- [Instruction]: In the listing that follows, how many lines contain "Contact"? Give the number only.

[Start of section]

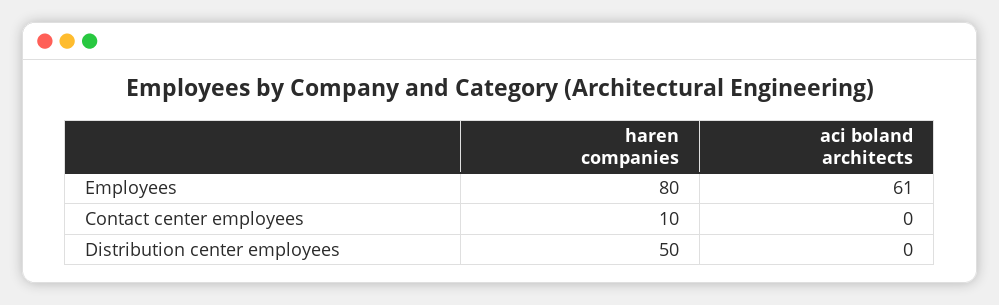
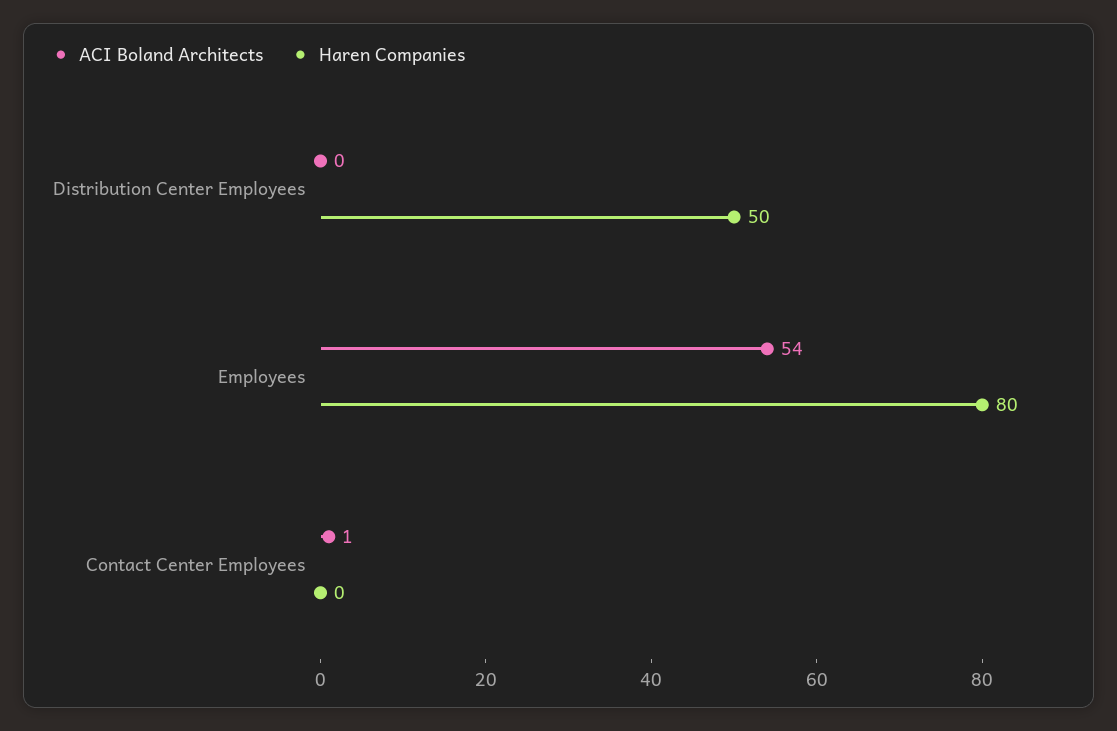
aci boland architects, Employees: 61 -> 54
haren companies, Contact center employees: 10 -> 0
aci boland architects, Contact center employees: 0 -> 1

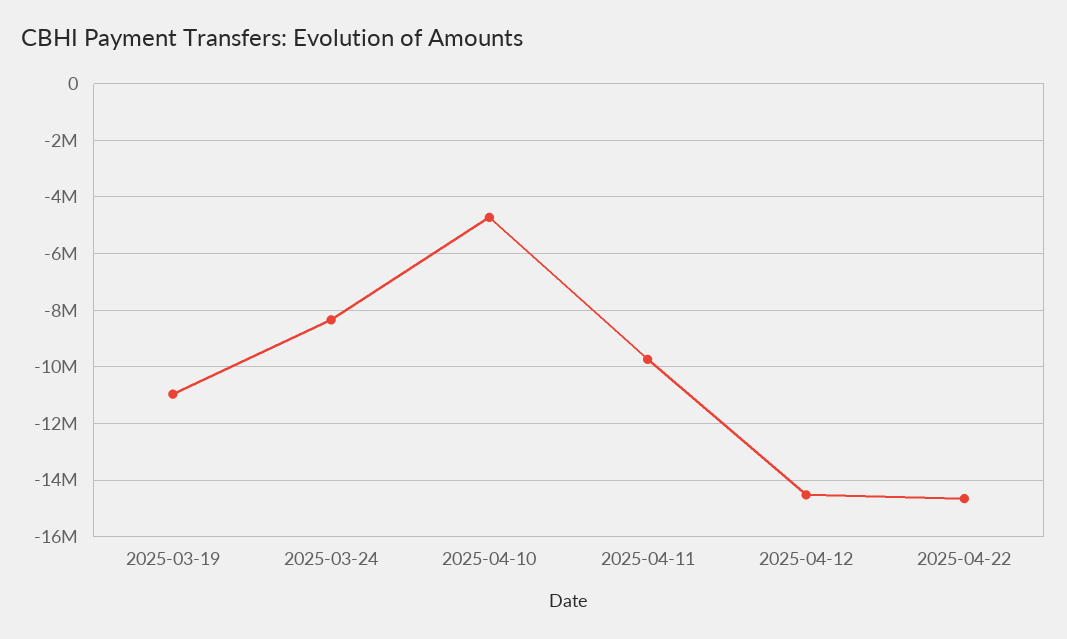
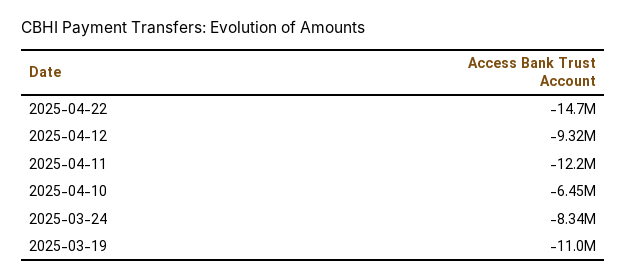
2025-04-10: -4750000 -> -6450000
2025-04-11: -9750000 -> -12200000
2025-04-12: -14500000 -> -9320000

[End of section]

- [Expected output]: 2